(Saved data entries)
*** Begin section ***

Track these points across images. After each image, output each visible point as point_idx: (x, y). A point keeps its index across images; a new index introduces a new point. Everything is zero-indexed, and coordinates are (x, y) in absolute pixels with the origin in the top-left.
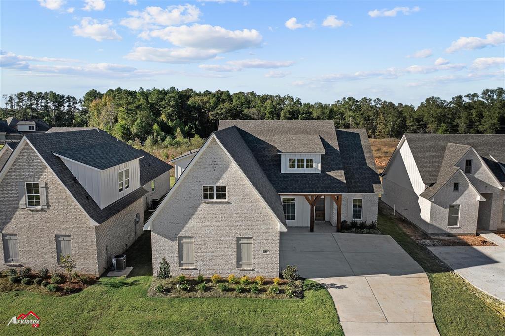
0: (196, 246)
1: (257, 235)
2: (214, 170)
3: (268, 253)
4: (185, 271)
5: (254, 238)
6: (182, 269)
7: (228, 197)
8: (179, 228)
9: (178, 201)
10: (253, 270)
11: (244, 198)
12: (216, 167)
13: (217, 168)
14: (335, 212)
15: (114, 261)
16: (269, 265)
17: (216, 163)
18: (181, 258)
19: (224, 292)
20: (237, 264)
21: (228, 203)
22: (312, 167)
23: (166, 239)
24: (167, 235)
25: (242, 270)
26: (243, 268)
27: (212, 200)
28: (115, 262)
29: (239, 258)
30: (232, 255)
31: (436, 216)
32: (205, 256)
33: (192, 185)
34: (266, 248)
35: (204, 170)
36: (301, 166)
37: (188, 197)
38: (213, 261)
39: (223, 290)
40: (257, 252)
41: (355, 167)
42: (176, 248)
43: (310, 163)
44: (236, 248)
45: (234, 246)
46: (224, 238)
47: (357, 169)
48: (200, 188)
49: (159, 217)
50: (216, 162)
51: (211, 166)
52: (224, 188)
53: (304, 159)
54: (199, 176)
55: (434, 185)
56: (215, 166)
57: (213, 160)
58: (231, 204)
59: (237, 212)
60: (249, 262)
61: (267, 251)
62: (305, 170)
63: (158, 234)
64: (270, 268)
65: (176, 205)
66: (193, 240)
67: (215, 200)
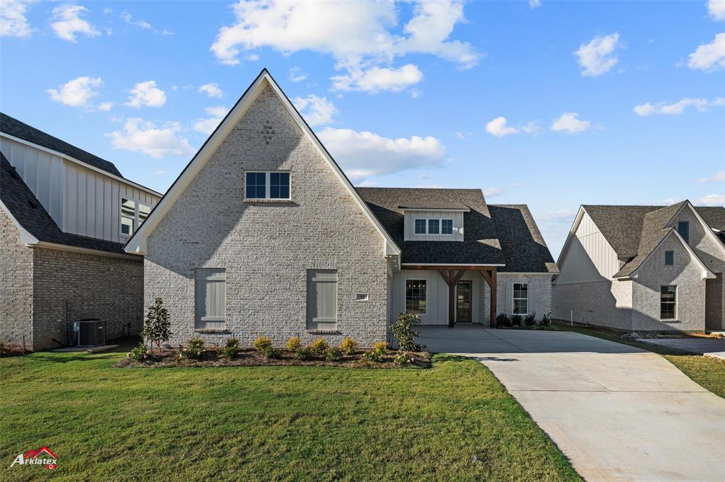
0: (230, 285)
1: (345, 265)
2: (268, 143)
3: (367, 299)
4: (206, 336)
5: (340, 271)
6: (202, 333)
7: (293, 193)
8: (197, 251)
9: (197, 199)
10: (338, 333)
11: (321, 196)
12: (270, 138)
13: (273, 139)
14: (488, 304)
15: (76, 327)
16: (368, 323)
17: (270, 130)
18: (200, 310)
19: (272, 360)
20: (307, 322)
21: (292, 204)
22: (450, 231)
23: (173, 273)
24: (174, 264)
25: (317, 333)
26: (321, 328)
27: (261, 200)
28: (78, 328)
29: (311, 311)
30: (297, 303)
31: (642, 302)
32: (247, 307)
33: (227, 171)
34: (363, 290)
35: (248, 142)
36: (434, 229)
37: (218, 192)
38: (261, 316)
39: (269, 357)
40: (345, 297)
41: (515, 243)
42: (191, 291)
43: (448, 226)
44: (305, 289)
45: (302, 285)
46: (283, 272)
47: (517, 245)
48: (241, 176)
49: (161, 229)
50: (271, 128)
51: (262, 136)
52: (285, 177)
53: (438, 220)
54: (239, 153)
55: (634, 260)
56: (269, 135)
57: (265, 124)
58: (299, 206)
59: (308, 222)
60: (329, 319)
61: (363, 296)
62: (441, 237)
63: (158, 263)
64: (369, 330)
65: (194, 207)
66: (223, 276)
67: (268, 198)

*** End section ***

* WHAT NEEDS TO BE DONE
Give again, word for word, only the lines that run from the top of the data above through the line with "8: (179, 228)". Drop the pictures.

* ANSWER TO THIS EXERCISE
Track these points across images. After each image, output each visible point as point_idx: (x, y). A point keeps its index across images; a new index introduces a new point. Everything is zero-indexed, and coordinates are (x, y) in absolute pixels with the origin in the top-left.
0: (196, 246)
1: (257, 235)
2: (214, 170)
3: (268, 253)
4: (185, 271)
5: (254, 238)
6: (182, 269)
7: (228, 197)
8: (179, 228)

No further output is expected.